The WLPIP pilot project was announced at the Canadian Bull Congress in Camrose, Alta. on Jan. 24. Among those present for the announcement were federal Agriculture Minister Gerry Ritz and Lyle Stewart, agriculture minister for Saskatchewan.


"This historic initiative is a great example of collaboration among federal and provincial governments and industry to strengthen risk management options for producers," Ritz said in a release. "Our government will continue to work closely with the provinces and industry to ensure producers have access to the tools they need to grow their businesses and overall economy."


According to Hall, several factors over the past decade have conspired to push down cattle prices: a mad cow scare in 2003, the increased value of the Canadian dollar and recent Country of Origin Labelling (COOL) rules in the U.S. that have made it more expensive for American processors to import Canadian beef.


"For the last eight to nine years there has been sustained pressure pushing prices down," Hall said. "There is still some financial risk by using this program, but not as much as on the open market."


Up to 30 per cent of cattle producers in Alberta use that province's program.

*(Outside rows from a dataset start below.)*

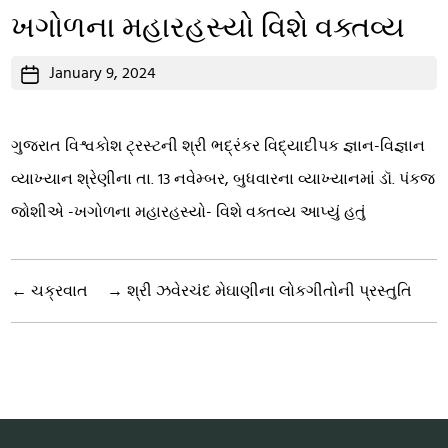
ખગોળના મહારહસ્યો વિશે વક્તવ્ય
Post
January 9, 2024
date
ગુજરાત વિશ્વકોશ ટ્રસ્ટની શ્રી ભદ્રંકર વિદ્યાદીપક જ્ઞાન-વિજ્ઞાન
વ્યાખ્યાન શ્રેણીના તા. 13 નવેમ્બર, બુધવારના વ્યાખ્યાનમાં ડૉ. પંકજ
જોશીએ -ખગોળના મહારહસ્યો- વિશે વક્તવ્ય આપ્યું હતું
←
ચક્રવાત
→
શ્રી ઝવેરચંદ મેઘાણીના લોકગીતોની પ્રસ્તુતિ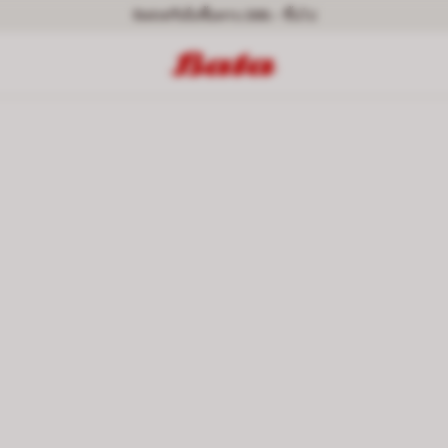
จัดส่งฟรีเมื่อซื้อครบ 399.- ขึ้นไป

Hall said he doubts it will reach those levels in Saskatchewan, at least for the first year.


"There are two possibilities," he said. "Guys will either jump on it right away or they'll wait and see how their neighbours do with it. It could be five per cent the first year, it could be 15."

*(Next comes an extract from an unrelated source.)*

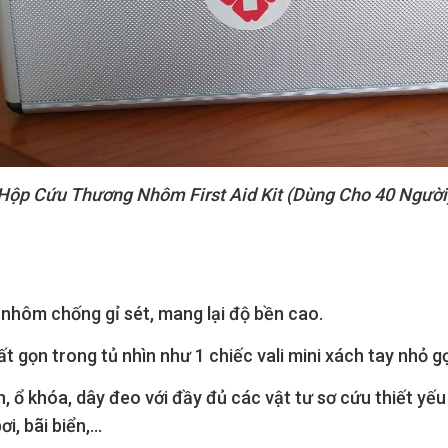
Hộp Cứu Thương Nhôm First Aid Kit (Dùng Cho 40 Người
u nhôm chống gỉ sét, mang lại độ bền cao.
t gọn trong tủ nhìn như 1 chiếc vali mini xách tay nhỏ g
, ổ khóa, dây đeo với đầy đủ các vật tư sơ cứu thiết y
, bãi biển,...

While there are high hopes for the cattle industry, Saskatchewan's hog industry is approaching WLPIP with a bit more skepticism. According to Florian Possberg, chairman of the Saskatchewan Pork Development Board (Sask Pork), the economics of the program don't make much sense for hog producers.


"If you want the hog industry to buy in, it needs to be affordable," he said. "I don't think it will get uptake from producers based on value."


Possberg's analysis indicated that insuring hogs could be nearly four times as expensive as insuring cattle.


"There's no reason why the cost to insure shouldn't be at least similar between the two," Possberg said.


Possberg also speculated that the program was designed more with cattle in mind; Saskatchewan holds nearly 20 per cent of Canada's cattle herd, but less than 10 per cent of the country's hogs, according to government statistics.


"This was certainly designed for cattle, but since they've called it livestock insurance they're including hogs as well," Hall said.


While Hall couldn't speak to specifics, he did agree that WLPIP would be comparably more expensive for hogs than cattle."For hog producers this insurance would be more expensive than the options they're currently using," he said.


Alberta's Agriculture Financial Services Corporation, which has been administering that province's livestock insurance program since 2009, will be the central administrative body for WLPIP. In Saskatchewan, the Saskatchewan Crop Insurance Corporation will handle customer service for the program, though it remains to be seen how popular this program will be or whether it will last beyond the four-year pilot stage.